Tasks for this exercise →
1: Update a passage of the clover plot thread below. Reproduce it beginning at the words "Last August I" and stopping after "keep them away.", and change "silky dogwood" to "red osier dogwood".
2: Continue the forum thread below about a clover plot drawing too many deer, starting right after its final line.
BEGIN Extract to read
# Clover plot drawing too many deer!



## bishs (Aug 30, 2000)

Last August I put in an acre of Ladino clover and field rye. The rye was 6 inches tall by fall and the deer were using it good. This spring the clover is a foot tall and the rye is over 5 foot tall, the clover and rye have choked out all the weeds. It is a fantastic plot, but it is drawing too many deer. The deer are severly damaging my silky dogwood shrubs. I have about 8 acres of them and they are about 2 foot tall. The deer have eaten all this seasons new growth on all the shrubs! The deer are munching my shrubs on there way to the foodplot. They have also attacked my apple trees and have actually ripped limbs off the trees. I plan on spreading milgronite fertilizer around the trees to try to keep them away.


----------



## Bob S (Mar 8, 2000)

Bishs, remember that come October I`m sure there are many members of this site who will be glad to help you thin the deer from your food plots. Doesn`t that even sound like a good idea for a member`s outing?


----------



## Steve (Jan 15, 2000)

Sounds like a good problem to have.


----------



## bishs (Aug 30, 2000)
END Extract to read
BEGIN Information supplied
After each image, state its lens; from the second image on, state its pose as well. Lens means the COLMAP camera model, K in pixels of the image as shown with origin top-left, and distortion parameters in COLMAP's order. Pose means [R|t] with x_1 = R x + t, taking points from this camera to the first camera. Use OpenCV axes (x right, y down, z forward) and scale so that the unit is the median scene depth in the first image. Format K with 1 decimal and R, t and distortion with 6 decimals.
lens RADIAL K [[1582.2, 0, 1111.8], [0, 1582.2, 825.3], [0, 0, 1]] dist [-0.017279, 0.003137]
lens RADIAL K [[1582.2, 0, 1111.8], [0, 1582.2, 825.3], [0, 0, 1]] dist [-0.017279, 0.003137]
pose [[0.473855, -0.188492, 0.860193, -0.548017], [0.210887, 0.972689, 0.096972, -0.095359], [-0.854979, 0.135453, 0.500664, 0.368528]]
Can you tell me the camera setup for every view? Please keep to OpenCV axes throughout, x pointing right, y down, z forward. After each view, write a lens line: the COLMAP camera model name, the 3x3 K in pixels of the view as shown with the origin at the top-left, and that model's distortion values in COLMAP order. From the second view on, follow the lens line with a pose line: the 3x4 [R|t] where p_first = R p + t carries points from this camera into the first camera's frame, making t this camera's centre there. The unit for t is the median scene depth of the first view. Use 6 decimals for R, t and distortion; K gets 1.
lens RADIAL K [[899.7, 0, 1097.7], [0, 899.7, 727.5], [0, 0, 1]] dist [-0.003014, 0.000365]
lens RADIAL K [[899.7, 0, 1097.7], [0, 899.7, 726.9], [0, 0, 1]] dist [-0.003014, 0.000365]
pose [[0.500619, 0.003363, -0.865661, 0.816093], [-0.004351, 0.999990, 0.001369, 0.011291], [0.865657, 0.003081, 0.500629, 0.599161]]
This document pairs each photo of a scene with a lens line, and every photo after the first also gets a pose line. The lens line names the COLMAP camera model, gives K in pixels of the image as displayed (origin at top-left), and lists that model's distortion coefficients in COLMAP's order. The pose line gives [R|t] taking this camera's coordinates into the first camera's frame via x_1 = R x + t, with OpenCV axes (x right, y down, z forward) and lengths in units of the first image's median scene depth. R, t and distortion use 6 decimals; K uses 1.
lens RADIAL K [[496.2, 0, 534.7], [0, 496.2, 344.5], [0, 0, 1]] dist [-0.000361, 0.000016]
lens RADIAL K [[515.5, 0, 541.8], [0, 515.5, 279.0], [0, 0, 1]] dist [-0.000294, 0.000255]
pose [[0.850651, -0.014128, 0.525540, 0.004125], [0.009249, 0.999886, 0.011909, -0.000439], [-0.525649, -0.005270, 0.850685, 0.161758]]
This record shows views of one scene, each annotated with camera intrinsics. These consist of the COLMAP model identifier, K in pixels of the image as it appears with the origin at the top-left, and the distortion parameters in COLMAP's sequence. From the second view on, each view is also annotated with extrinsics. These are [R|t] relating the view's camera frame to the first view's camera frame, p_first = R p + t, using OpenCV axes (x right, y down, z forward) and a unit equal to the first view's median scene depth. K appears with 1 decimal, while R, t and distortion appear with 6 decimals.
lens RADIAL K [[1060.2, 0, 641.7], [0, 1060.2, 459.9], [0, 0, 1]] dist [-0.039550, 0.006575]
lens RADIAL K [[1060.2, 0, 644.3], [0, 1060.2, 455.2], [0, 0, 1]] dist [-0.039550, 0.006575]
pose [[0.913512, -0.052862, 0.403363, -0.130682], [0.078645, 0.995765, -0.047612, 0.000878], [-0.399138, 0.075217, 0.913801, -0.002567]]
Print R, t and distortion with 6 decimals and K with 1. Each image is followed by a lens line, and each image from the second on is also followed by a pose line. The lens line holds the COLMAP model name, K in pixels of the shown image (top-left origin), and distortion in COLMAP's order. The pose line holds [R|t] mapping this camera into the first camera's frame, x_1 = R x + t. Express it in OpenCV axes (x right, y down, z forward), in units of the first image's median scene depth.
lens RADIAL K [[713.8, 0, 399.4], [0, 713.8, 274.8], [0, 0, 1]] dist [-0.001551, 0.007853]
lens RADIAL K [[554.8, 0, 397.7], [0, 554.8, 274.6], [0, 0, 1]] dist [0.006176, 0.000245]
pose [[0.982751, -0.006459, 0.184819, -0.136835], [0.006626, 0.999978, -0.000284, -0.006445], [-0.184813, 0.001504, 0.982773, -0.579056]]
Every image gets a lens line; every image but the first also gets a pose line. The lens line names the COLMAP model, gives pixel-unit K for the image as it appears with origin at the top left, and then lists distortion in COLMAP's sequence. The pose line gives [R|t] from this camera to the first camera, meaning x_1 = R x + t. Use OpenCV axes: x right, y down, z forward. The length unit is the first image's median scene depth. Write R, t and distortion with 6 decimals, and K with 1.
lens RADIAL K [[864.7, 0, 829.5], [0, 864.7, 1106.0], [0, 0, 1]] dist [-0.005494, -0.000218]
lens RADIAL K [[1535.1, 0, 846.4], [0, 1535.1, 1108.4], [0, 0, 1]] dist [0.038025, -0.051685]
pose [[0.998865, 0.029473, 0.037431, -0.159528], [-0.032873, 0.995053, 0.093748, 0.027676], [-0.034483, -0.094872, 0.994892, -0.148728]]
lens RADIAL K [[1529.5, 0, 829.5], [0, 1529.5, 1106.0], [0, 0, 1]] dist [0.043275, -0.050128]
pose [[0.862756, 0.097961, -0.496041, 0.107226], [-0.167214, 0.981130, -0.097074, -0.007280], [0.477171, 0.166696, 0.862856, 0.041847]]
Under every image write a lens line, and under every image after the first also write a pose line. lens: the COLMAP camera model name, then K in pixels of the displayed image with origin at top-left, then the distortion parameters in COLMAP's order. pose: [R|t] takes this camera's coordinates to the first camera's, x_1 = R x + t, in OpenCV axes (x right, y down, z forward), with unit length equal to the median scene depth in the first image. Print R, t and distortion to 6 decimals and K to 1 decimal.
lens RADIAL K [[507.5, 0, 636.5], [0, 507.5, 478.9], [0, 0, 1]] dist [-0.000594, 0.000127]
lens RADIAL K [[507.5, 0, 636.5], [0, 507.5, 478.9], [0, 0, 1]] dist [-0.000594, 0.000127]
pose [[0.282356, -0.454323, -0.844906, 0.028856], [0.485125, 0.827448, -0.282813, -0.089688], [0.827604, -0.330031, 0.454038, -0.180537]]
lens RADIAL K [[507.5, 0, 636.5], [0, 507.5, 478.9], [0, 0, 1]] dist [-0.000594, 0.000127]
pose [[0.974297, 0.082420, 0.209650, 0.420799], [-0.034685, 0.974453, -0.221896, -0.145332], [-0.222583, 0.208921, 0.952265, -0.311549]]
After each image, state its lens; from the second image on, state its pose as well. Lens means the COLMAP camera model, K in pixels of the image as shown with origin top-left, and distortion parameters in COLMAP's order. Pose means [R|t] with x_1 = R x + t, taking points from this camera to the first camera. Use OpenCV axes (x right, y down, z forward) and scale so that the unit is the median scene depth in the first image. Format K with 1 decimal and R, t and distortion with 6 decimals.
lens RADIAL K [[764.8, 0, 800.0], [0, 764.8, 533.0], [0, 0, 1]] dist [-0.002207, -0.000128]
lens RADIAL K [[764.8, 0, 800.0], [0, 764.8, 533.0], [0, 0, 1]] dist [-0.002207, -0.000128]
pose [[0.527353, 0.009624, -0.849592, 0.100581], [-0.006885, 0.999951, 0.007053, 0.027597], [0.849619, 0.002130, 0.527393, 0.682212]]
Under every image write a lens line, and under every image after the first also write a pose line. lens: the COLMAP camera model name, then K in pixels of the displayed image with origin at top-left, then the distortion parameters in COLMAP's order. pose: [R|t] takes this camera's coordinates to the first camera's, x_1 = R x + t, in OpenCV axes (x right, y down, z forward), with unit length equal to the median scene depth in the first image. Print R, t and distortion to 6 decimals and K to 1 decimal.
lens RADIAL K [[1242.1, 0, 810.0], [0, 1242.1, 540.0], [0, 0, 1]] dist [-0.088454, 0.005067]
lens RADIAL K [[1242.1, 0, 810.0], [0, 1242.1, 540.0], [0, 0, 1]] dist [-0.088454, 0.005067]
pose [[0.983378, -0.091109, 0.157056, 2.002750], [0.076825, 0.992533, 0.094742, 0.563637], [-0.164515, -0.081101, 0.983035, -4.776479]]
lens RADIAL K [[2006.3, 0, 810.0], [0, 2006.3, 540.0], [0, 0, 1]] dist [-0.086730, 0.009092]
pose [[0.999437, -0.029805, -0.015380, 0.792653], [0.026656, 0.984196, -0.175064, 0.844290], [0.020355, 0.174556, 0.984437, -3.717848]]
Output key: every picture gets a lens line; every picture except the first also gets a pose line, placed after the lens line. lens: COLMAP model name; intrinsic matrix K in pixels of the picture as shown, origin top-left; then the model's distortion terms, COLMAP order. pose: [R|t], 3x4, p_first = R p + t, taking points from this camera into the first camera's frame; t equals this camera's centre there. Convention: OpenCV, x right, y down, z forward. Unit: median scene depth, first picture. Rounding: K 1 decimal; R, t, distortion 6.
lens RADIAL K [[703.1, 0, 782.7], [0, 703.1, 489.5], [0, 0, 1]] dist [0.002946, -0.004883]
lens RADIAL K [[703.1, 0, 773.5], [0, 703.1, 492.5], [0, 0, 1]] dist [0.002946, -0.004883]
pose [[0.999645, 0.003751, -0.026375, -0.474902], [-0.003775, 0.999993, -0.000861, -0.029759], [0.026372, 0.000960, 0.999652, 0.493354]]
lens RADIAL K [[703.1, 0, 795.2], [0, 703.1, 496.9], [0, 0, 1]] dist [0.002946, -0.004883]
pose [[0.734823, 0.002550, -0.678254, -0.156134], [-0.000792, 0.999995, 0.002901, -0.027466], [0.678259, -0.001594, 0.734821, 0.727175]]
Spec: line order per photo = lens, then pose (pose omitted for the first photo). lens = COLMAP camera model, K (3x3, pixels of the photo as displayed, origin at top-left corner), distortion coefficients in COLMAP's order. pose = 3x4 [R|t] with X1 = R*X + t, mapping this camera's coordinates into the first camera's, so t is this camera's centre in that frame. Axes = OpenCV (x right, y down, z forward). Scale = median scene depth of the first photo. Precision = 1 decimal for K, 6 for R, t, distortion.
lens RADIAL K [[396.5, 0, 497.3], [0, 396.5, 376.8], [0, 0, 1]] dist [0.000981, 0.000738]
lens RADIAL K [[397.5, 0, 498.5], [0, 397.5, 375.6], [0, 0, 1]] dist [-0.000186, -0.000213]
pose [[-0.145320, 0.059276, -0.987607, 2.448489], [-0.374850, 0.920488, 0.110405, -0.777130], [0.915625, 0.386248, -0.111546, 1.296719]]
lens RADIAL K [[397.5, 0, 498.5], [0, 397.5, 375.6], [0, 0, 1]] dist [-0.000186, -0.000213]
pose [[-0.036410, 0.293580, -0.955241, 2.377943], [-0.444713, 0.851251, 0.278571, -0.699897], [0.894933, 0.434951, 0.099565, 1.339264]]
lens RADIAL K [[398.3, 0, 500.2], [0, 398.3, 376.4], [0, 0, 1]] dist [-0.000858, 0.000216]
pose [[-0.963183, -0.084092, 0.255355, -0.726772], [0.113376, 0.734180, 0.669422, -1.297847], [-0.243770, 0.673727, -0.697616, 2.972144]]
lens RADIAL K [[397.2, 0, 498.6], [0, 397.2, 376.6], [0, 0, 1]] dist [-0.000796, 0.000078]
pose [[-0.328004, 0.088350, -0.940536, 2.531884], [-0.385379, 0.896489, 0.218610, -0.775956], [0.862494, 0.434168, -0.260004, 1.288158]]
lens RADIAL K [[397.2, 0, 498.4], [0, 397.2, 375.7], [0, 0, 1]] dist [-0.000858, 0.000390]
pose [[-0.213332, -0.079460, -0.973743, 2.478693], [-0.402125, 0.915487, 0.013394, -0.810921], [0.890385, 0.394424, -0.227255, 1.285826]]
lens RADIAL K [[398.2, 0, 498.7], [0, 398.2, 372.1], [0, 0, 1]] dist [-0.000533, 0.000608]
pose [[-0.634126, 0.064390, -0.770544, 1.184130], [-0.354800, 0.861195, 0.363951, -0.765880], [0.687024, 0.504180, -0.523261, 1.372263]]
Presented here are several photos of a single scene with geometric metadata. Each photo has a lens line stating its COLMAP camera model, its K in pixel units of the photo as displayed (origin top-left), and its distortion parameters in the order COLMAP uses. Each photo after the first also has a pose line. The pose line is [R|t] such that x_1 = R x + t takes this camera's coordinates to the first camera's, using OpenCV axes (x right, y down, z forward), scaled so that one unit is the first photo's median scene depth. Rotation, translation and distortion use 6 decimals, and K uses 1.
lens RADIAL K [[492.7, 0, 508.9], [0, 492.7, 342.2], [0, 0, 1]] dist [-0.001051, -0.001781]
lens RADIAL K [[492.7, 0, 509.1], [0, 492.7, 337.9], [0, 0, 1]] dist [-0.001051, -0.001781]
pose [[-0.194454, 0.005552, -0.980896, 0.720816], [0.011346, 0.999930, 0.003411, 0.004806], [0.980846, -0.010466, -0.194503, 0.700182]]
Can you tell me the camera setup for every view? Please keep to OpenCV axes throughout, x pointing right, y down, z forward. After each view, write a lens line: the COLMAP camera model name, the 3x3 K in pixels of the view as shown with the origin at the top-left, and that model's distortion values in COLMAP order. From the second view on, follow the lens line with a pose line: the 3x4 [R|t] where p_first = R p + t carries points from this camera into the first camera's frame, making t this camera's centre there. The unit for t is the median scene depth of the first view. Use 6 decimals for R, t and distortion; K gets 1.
END Information supplied
Outputs in order →
1:
Last August I put in an acre of Ladino clover and field rye. The rye was 6 inches tall by fall and the deer were using it good. This spring the clover is a foot tall and the rye is over 5 foot tall, the clover and rye have choked out all the weeds. It is a fantastic plot, but it is drawing too many deer. The deer are severly damaging my red osier dogwood shrubs. I have about 8 acres of them and they are about 2 foot tall. The deer have eaten all this seasons new growth on all the shrubs! The deer are munching my shrubs on there way to the foodplot. They have also attacked my apple trees and have actually ripped limbs off the trees. I plan on spreading milgronite fertilizer around the trees to try to keep them away.

2:
Yea thats what happens when you plant shrubs for deer. What is amazing is that my property is in southern Saginaw county. It is in an area that has 10-15 deer a mile. It is one of the lowest deer densities in southern Michigan. I believe I am drawing deer in from a long ways because there are no soybeans up, because of the rain delays farmers are having. During bow season I will usually see 1 or 2 deer a hunt, we don't have the deer density problems of Michigan's southern counties. 

When I purchased the property it was 40 acres of crop land with no woods. I have planted over 10,000 seedlings since 1994 and it gets discouraging when I see acres of shrubs that are 5 to 6 years old that are only 2 feet tall.


----------



## Tom (Sep 12, 2000)

If the deer are eating the shrubs/bracnhes that is a indication that your forage crops aretoo stemmy and need to be mowed to a height of about 4 inches. If the ph has dropped the crops may also may start becoming acidic and bitter.


----------



## leon (Jan 23, 2000)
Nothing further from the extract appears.